> EXERCISE GOAL:
Where the string "left" appears in a line of the material below, copy that line.

> EXTRACTED RECORDS:

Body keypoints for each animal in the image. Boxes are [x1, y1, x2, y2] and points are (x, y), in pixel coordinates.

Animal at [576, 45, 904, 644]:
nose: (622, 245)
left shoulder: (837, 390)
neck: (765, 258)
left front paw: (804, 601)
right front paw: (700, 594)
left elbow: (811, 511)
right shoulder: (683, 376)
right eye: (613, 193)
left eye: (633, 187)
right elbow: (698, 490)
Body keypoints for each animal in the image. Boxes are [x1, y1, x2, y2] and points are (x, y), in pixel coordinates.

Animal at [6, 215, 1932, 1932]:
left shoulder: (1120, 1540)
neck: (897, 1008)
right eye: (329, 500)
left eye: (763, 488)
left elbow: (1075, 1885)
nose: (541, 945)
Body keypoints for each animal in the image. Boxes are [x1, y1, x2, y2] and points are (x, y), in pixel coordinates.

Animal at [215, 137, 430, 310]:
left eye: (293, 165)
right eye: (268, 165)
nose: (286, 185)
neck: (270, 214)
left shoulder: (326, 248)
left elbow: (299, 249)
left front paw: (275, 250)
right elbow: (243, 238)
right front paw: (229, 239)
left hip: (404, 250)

> ANSWER TO THE PROBLEM:
left shoulder: (837, 390)
left front paw: (804, 601)
left elbow: (811, 511)
left eye: (633, 187)
left shoulder: (1120, 1540)
left eye: (763, 488)
left elbow: (1075, 1885)
left eye: (293, 165)
left shoulder: (326, 248)
left elbow: (299, 249)
left front paw: (275, 250)
left hip: (404, 250)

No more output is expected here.